Later on in 2011, international climate change negotiators will meet in Africa to look back on the famine which is now sweeping the eastern parts of that continent, and make predictions that climate change will be largely injurious to Africa’s future food production.
The World Bank’s special envoy on climate change, Andrew Steer, told The Associated Press:
“The challenges are overwhelming… Africa needs to triple food production by 2050…At the same time, you’ve got climate change lowering average yields …. So, of course, we need something different.”
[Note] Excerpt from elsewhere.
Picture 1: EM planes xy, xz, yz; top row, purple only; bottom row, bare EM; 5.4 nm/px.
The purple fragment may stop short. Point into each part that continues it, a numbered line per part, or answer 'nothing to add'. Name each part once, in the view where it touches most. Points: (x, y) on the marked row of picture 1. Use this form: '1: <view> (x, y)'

He hopes for a refocused look at agriculture to take place at the talks that are to be held in South Africa’s eastern city of Durban, the first talks in Africa since Nairobi hosted a round in 2006. South Africa says that as chair of the Durban conference, it will alert the industrializing nations to deliver money and technology to help developing countries in Africa to create clean industries and cope with the droughts and floods.
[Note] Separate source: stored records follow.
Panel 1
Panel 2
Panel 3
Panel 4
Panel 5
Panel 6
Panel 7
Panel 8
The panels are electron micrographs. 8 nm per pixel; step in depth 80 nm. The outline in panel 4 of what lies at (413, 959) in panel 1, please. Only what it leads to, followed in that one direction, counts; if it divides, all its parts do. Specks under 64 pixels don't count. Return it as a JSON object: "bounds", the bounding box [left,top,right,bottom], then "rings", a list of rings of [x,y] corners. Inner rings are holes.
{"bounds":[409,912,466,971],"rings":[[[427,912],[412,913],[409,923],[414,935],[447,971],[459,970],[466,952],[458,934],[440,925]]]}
Africa is hard hit by the effects of climate change and needs more money for managing water and creating seeds for food crops which can withstand droughts and floods.
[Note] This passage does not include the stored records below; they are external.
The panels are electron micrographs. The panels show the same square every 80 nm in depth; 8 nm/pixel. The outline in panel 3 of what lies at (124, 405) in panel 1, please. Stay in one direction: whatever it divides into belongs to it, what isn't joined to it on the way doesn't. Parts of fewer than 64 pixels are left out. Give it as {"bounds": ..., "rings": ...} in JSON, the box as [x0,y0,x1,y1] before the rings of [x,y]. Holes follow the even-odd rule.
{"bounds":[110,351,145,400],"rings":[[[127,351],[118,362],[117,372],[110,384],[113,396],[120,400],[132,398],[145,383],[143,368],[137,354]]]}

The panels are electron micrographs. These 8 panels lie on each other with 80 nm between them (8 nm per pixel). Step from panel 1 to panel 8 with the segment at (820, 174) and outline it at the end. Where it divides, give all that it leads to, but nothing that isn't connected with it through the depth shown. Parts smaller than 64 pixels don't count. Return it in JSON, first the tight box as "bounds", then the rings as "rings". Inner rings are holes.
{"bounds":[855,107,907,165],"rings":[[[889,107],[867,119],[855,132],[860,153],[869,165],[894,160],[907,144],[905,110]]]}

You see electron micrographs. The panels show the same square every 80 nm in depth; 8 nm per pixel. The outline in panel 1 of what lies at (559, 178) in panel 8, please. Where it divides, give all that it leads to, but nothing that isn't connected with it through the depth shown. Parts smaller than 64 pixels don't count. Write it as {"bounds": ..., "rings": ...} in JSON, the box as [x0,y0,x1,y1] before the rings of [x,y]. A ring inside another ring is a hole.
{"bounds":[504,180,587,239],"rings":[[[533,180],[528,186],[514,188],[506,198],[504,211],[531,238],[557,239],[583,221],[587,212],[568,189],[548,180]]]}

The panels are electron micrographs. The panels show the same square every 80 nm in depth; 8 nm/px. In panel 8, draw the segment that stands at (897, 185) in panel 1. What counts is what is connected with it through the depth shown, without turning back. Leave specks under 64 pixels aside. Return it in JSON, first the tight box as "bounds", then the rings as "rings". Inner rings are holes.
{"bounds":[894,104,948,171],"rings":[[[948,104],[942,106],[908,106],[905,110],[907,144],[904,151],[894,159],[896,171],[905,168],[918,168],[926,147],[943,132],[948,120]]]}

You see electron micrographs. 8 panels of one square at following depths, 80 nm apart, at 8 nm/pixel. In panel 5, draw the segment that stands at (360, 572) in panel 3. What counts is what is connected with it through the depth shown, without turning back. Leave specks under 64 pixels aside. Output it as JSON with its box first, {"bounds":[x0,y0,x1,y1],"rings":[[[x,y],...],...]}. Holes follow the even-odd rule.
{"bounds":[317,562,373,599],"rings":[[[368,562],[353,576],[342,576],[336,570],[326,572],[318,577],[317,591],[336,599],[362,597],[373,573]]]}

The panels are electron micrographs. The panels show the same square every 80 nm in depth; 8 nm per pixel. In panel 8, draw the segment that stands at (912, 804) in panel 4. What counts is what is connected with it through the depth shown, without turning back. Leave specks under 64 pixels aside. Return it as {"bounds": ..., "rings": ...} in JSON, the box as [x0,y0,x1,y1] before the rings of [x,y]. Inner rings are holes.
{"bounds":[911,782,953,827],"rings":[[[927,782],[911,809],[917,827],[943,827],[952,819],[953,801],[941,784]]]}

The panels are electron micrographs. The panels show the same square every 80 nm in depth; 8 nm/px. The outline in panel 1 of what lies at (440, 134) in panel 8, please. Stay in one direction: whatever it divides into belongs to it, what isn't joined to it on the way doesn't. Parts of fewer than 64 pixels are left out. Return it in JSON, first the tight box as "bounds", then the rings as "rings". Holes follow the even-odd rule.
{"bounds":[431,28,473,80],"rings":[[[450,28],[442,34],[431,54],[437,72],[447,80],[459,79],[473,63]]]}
Researchers with the United Nations-sponsored Intergovernmental Panel on Climate Change estimates that global agriculture accounts for 14 percent of greenhouse gas emissions. This is more than transportation’s 13 percent and almost at the industry’s 19 percent. Farming’s contribution to global warming possibly might offset techniques to store and sequester more and more carbon in soil and trees.
Sequestering carbon is good for the environment and has even yielded increases.
“You invest in things that are good for yields, good for resilience and also sequester more carbon…You can have it both ways if you get carbon back in soils.”
Steer says it is hard to determine exactly how much money is needed, and cautioned that while agreements on helping poor countries and a focus on agriculture could emerge at Durban.
Durban isn’t “a pledging session”, mind you, said Mr. Steer on the sidelines of a climate change conference on farming which attracted agriculture ministers from across Africa to Johannesburg.
In a speech which opened the Johannesburg conference, South African agriculture minister Tina Joemat-Pettersson said that “Food security, poverty and climate are closely linked and should not be considered separately.”